The lines you need are those holding the word "right"; pull them from the material.

(Records for this exercise begins)

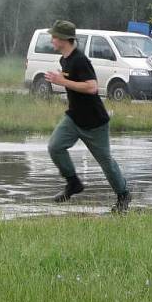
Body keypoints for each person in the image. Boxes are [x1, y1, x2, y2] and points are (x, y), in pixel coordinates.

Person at [44, 20, 131, 214]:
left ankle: (123, 195)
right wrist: (62, 78)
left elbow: (92, 87)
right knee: (55, 147)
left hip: (94, 122)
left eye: (55, 36)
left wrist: (62, 80)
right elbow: (71, 80)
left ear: (64, 39)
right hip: (74, 117)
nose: (52, 39)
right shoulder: (64, 60)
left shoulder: (80, 59)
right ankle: (73, 183)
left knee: (106, 163)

(Records for this exercise ends)

• Result below
right wrist: (62, 78)
right knee: (55, 147)
right elbow: (71, 80)
right hip: (74, 117)
right shoulder: (64, 60)
right ankle: (73, 183)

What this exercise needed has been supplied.